:: Requisitos do exercício ::
[1] Enumere todas as condutas que, conforme o Art. 80 do CPC transcrito no texto sobre litigância de má-fé, caracterizam o litigante de má-fé.
[2] Substitua "boa-fé" por "lealdade processual" no trecho do texto sobre litigância de má-fé que vai de "Direito do Trabalho" até "dos processos judiciais.", e reproduza esse trecho com a alteração.

Direito do Trabalho

Métricas de aplicação da litigância de má fé na Justiça do Trabalho

I. CONCEITO E ORIGEM

A constituição das relações processuais é regida intimamente pelo princípio da boa-fé, haja vista que a inserção dos fatos no universo jurídico ocorre por meio da narrativa das partes a respeito do fato gerador da lide. Desta forma, um mesmo fato pode gerar inúmeras interpretações, o que costumeiramente gera dissabores e falsas alegações dentro dos processos judiciais.

O sistema jurídico, munido pelo espírito das leis, visa perquirir a verdade real contida em cada caso que se achega ao Poder Judiciário, de sorte a valer-se da utilização de instrumentos processuais para alcança-la.

Vale pontuar que a verdade real é obtida por meios investigativos e instrumentos processuais, diferentemente da verdade formal que é manifesta nos atos comprovados através de provas nos autos, ainda que não reflitam fidedignamente os fatos.

Neste contexto, emplaca-se o instituto da litigância de má-fé, descrito no rol do Art. 80 do CPC, qual seja:

“Art. 80.  Considera-se litigante de má-fé aquele que:

I – deduzir pretensão ou defesa contra texto expresso de lei ou fato incontroverso;

II – alterar a verdade dos fatos;

III – usar do processo para conseguir objetivo ilegal;

IV – opuser resistência injustificada ao andamento do processo;

V – proceder de modo temerário em qualquer incidente ou ato do processo;

VI – provocar incidente manifestamente infundado;

VII – interpuser recurso com intuito manifestamente protelatório. ”

Conforme leciona o dicionário jurídico De Plácido e Silva, compreende como ‘litigar’ o ato de discutir, lutar ou pelejar por algo. Pelo mesmo dicionário, compreende-se como ‘má-fé’ a certeza do engano e do vício contido no ato. Na junção de ambas explicações, conclui-se que na litigância de má-fé, uma das partes pleiteia direito intencionalmente com deslealdade e com certeza do vício que incorre o fato.

II. APLICAÇÃO DE FONTE SUBSIDIÁRIA

Importante elucidar sobre o fato de que a CLT não possuía instrumentos próprios para perseguir a verdade real e garantir a segurança jurídica no dizer do direito ao fato concreto. Tal aplicação ocorria por meio do CPC como fonte subsidiária na Justiça do Trabalho, com fulcro no Art. 8° parágrafo único da CLT.

:: Dados fornecidos ::
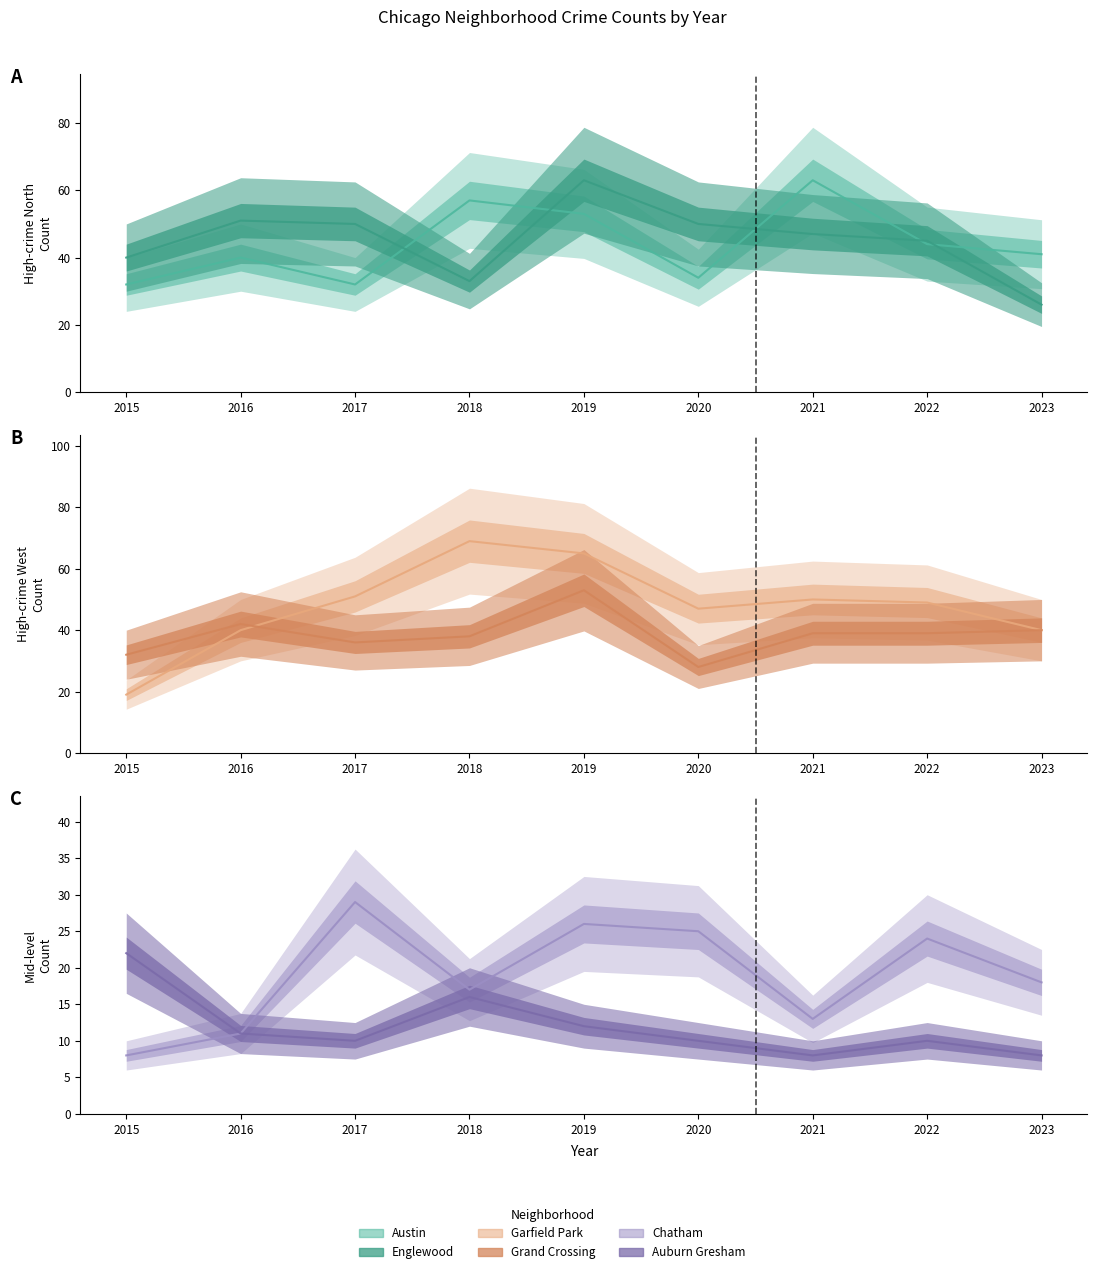

What is the value of the Englewood point at the 7th from the left?

47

:: Respostas por item ::
[1]
- Deduzir pretensão ou defesa contra texto expresso de lei ou fato incontroverso
- Alterar a verdade dos fatos
- Usar do processo para conseguir objetivo ilegal
- Opor resistência injustificada ao andamento do processo
- Proceder de modo temerário em qualquer incidente ou ato do processo
- Provocar incidente manifestamente infundado
- Interpor recurso com intuito manifestamente protelatório

[2]
Direito do Trabalho

Métricas de aplicação da litigância de má fé na Justiça do Trabalho

I. CONCEITO E ORIGEM

A constituição das relações processuais é regida intimamente pelo princípio da lealdade processual, haja vista que a inserção dos fatos no universo jurídico ocorre por meio da narrativa das partes a respeito do fato gerador da lide. Desta forma, um mesmo fato pode gerar inúmeras interpretações, o que costumeiramente gera dissabores e falsas alegações dentro dos processos judiciais.